Good friend over to hang out whilst hostess does needlepoint

            Now, I make approximately the equivalent of what Mary was pulling down at the News Room as an associate producer at WJM over 40 years ago. Let’s forget for a second inflation and that her job was much more important and high-powered than mine. Not to mention the fact that she quickly became "best friends" with all of the people at the office (Ted, Lou, Murray, Gordy and even Sue Ann).

            Let’s also forget, for a minute, that Mary lived beneath Rhoda Morgenstern, who was perhaps THE BEST NEIGHBOR OF ALL TIME. I mean, how sweet would it be to have the funniest, goofiest and realist gal pal of all time living right upstairs? (And we’ll just as tactfully forget the fact that Phyllis and Lars lived downstairs.)
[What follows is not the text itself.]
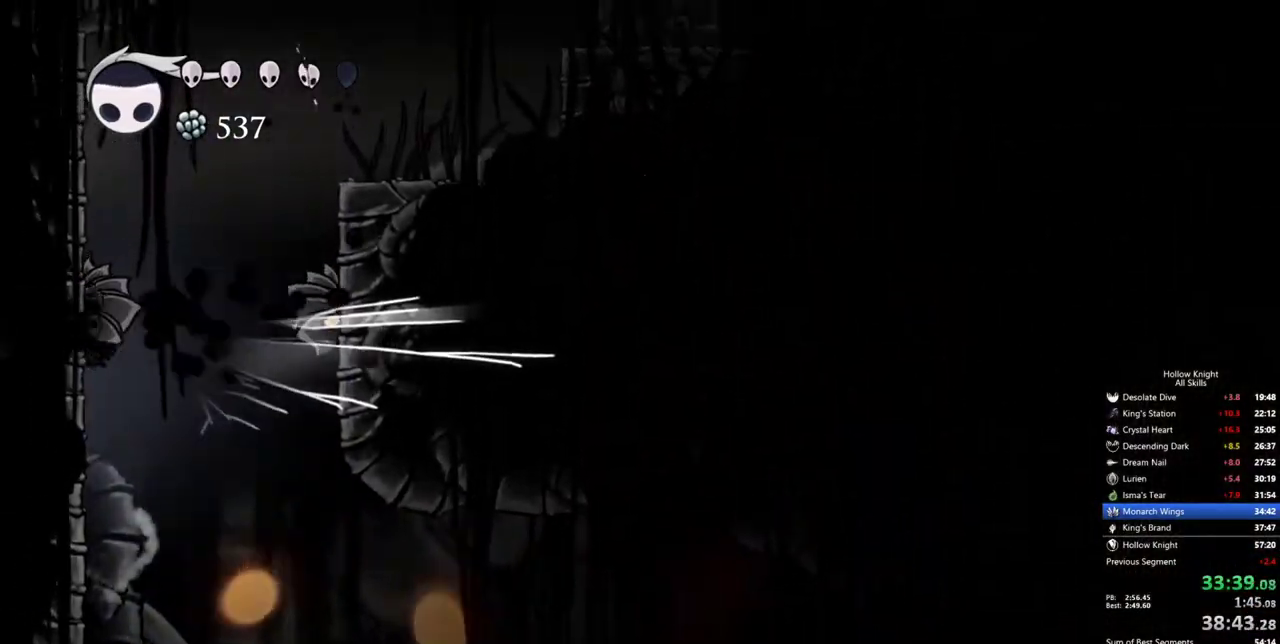
{"keys": ["jump", "left"], "events": [[117, "down", "up"], [167, "dash", "down"], [400, "dash", "up"], [450, "jump", "down"]]}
            But my life isn't like this at all! The more I look at apartments, the more convinced I am that it would be in my best interest to move to Minneapolis. In the 70’s. (My flux capacitor still isn't anyone else's?)
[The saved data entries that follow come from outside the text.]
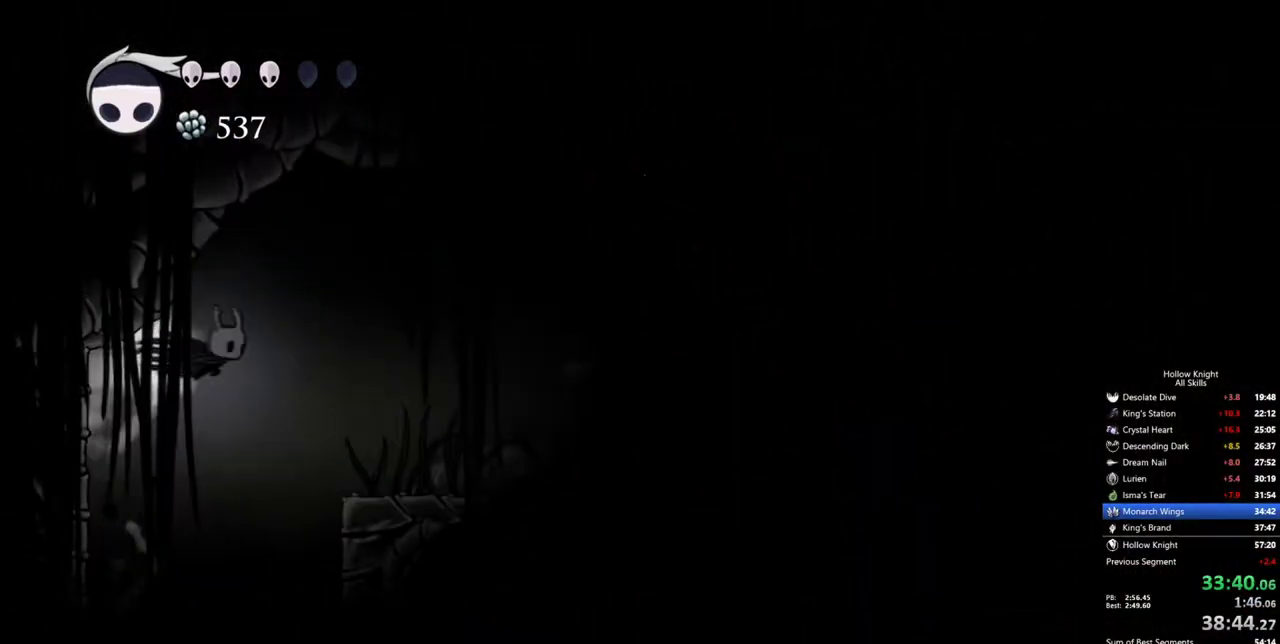
{"keys": ["right"], "events": [[150, "dash", "up"]]}
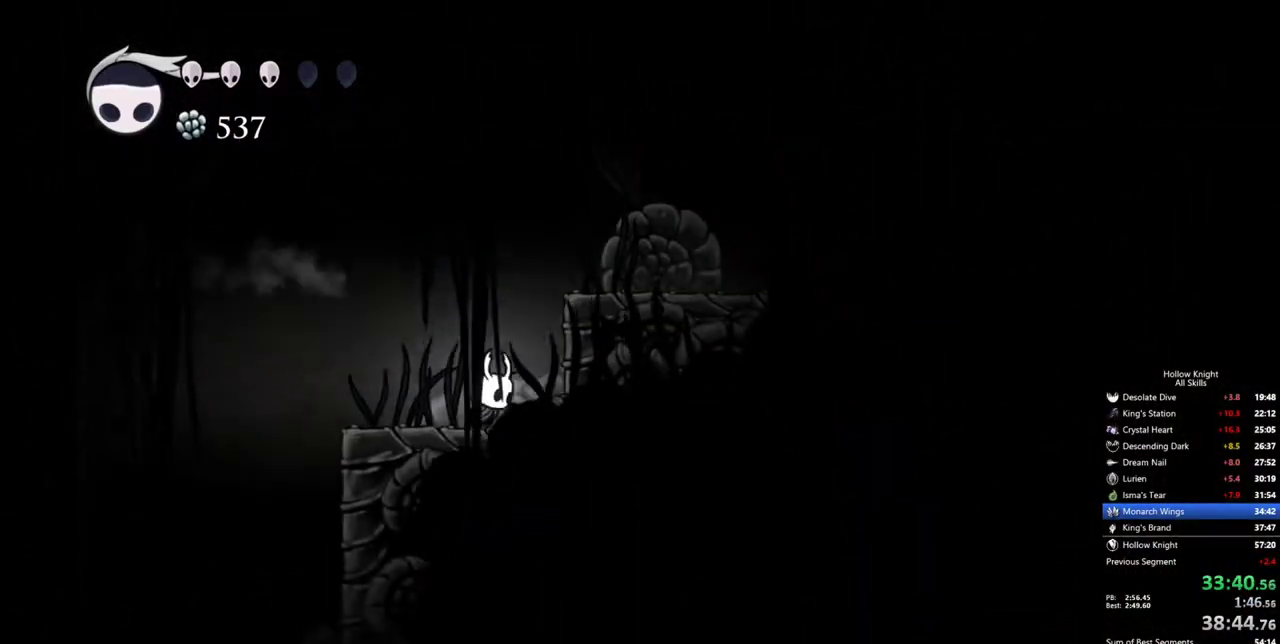
{"keys": ["right"], "events": [[34, "jump", "down"], [267, "dash", "down"], [350, "jump", "up"], [400, "dash", "up"]]}
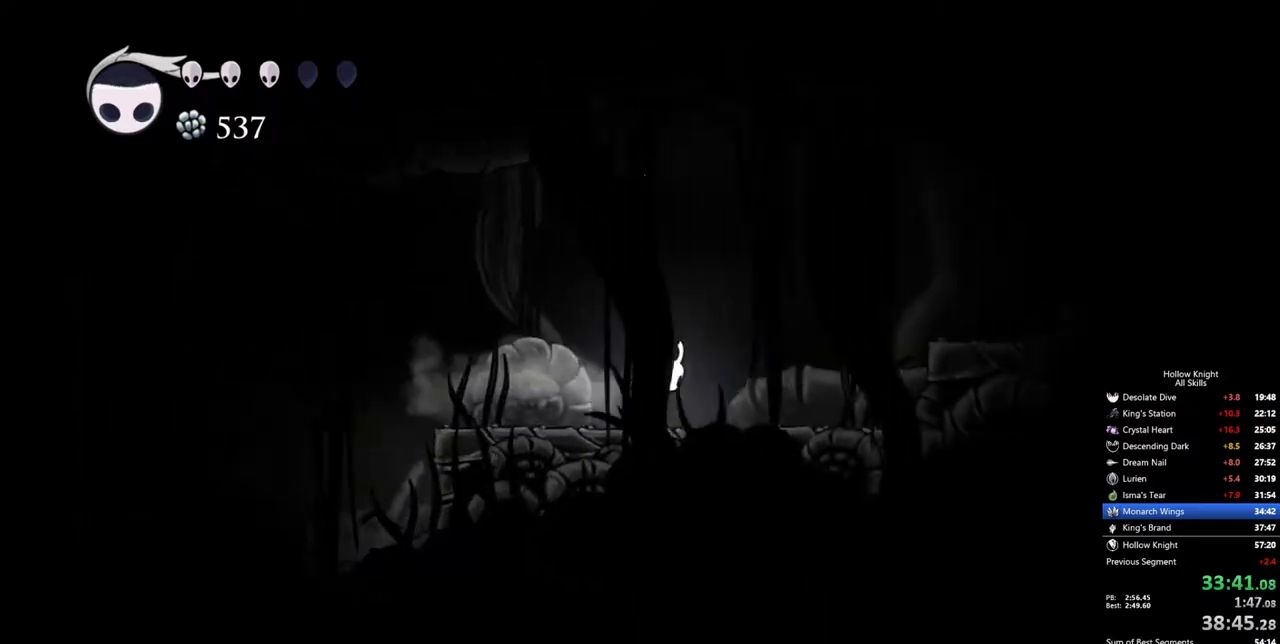
{"keys": ["dash", "jump", "right"], "events": [[284, "jump", "down"], [417, "dash", "down"]]}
            And there’s an additional problem: I have a large, purple “L” that I’d like to hang in my new apartment (should I ever find the proper abode). But think about it: how do you hang an “L”? There’s nothing for it to hang from, so I guess I’m going to have to bore holes in the wall and have it rest on screws. (Tacky.)
            Examples 2 through 4: here are some photos of the apartments I've found:
You can't even get the photos upright? Really?
         So, alas, my life isn't like Mary Richard's all. Sigh. And that makes me sad. I can't hang my "L," I don't have a wise-cracking sidekick upstairs, hell, I don't even have a balcony/shag carpet/a really important job. In addition, this whack-job of a potential landlord can't even post photos of his (or her) available apartment in an upright fashion (literally and figuratively). 
                  I still love MTM and everything she stands for (powerful, single woman who doesn't need a man to make her feel worthwhile and who doesn't need a bedroom to make her apartment feel like home), but she kind of set the bar a little too high, didn't she? 
                  Fuck you, Mary Tyler Moore. (Aw man, I can't drop the f-bomb on Mary Tyler Moore. It's been tormenting me all day.) Darn you, Mary Tyler Moore (shake fist at sky). That feels much better.

*"Love Is All Around" The Mary Tyler Moore Show theme song by Paul Williams.


  1. So funny! I only wish I had a connection to SNL and could hook you up! I can offer you nothing of the sort, but will continue to validate your humor by laughing out loud at your posts and with the occasional comment.
    "whilst hostess does needlepoint..." I'm dying!

  2. You are so awesome for commenting. Thanks so much for thinking I'm funny, Jan!

  3. Personally I liked the episode where Rhoda redesigns Mr. Grant's house and it's this seventies white chic draped number. That's what my house is going to look like.